Rodrigo leads me upstairs, and with every step I'm aware of the raw animal magnetism of him behind me, pulling at me even through my clothes, and I barely notice the layout o
f his villa house as he directs me to one of the toilets. It's plain but functional, and Rodrigo leans against the door frame while I do my business, aware enough that I can't get away with anything but still giving me a bit of privacy. After I finish he's true to his word, letting me wash up and refill my water bottle and he leads me back downstairs, grabbing the basics for a 'camp toilet' on the way from a closet in the kitchen. When we get to the metal door I pause, not wanting to go back inside. Even if the company is just Rodrigo, it's better than staring at the walls of the room.

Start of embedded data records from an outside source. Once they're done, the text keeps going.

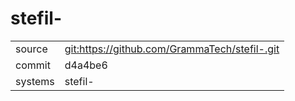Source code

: * stefil-



|---------+-------------------------------------------|
| source  | git:https://github.com/GrammaTech/stefil-.git   |
| commit  | d4a4be6  |
| systems | stefil- |
|---------+-------------------------------------------|

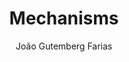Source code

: #+TITLE: Mechanisms
#+AUTHOR: João Gutemberg Farias
#+EMAIL: joao.gutemberg.farias@gmail.com
#+CREATED: [2021-09-09 Thu 11:32]
#+LAST_MODIFIED: [2021-09-09 Thu 11:32]
#+ROAM_TAGS: 


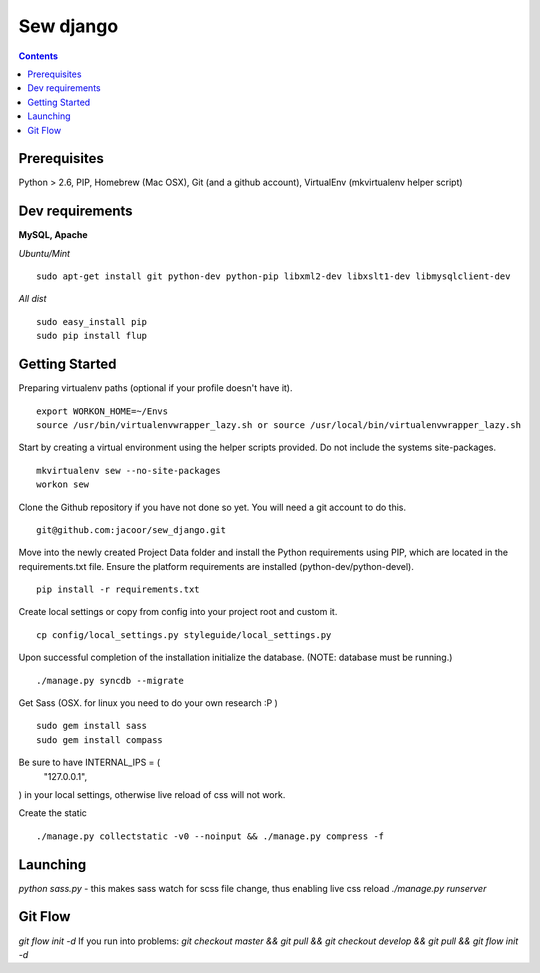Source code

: **********
Sew django
**********

.. contents::

Prerequisites
=============
Python > 2.6, PIP, Homebrew (Mac OSX), Git (and a github account), VirtualEnv (mkvirtualenv helper script)

Dev requirements
================
**MySQL, Apache**


*Ubuntu/Mint*

::

    sudo apt-get install git python-dev python-pip libxml2-dev libxslt1-dev libmysqlclient-dev


*All dist*

::

    sudo easy_install pip
    sudo pip install flup


Getting Started
===============
Preparing virtualenv paths (optional if your profile doesn't have it).

::

    export WORKON_HOME=~/Envs
    source /usr/bin/virtualenvwrapper_lazy.sh or source /usr/local/bin/virtualenvwrapper_lazy.sh

Start by creating a virtual environment using the helper scripts provided. Do not include the systems site-packages.

::

    mkvirtualenv sew --no-site-packages
    workon sew

Clone the Github repository if you have not done so yet. You will need a git account to do this.

::

    git@github.com:jacoor/sew_django.git

Move into the newly created Project Data folder and install the Python requirements using PIP, which are located in the requirements.txt file. Ensure the platform requirements are installed (python-dev/python-devel).

::

    pip install -r requirements.txt

Create local settings or copy from config into your project root and custom it.

::

    cp config/local_settings.py styleguide/local_settings.py

Upon successful completion of the installation initialize the database. (NOTE: database must be running.)

::

    ./manage.py syncdb --migrate


Get Sass (OSX. for linux you need to do your own research :P )

::

    sudo gem install sass
    sudo gem install compass

Be sure to have INTERNAL_IPS = (
    "127.0.0.1",
) in your local settings, otherwise live reload of css will not work. 


Create the static

::

    ./manage.py collectstatic -v0 --noinput && ./manage.py compress -f



Launching
=========
`python sass.py` - this makes sass watch for scss file change, thus enabling live css reload
`./manage.py runserver`


Git Flow
========
`git flow init -d`
If you run into problems:
`git checkout master && git pull && git checkout develop && git pull && git flow init -d`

“Inside,” Rodrigo says, his voice hard again. When I start to protest he grabs my arm and shoves me inside, his voice dropping and growling. “I told you, Jessica. You will obey me. Because of that... enjoy the darkness. I was going to give you a few hours of light.”
He shuts the door in my face and locks it, the dim bulb over my head going out seconds later. I shuffle my way across the floor until I kick the mattress and lie down, pulling the blanket over top of me. It's eerily silent, the walls are so thick that nothing filters through, and it's only after I've been crying for a solid minute or more that I realize what the sound is.
Rodrigo
The next day, Jessica is still feisty but more cooperative when I turn on the light and open the door to her room. “I have to go into town today, but I will be back by mid-afternoon,” I inform her, testing her as I let her use the toilet upstairs and wash out her bucket after breakfast. “I expect to come back to find your room cleaned.”
“Yes...,” she says again, and there's a part of me that feels for her. She's never had to call anyone Master before, it was even hard for her to call me sir last night. But she hesitates again before closing her mouth. It's encouraging in its own way. I don't want to 'break her,' I want to train her, and proper training can only be done with someone of great spiritual strength. “I understand.”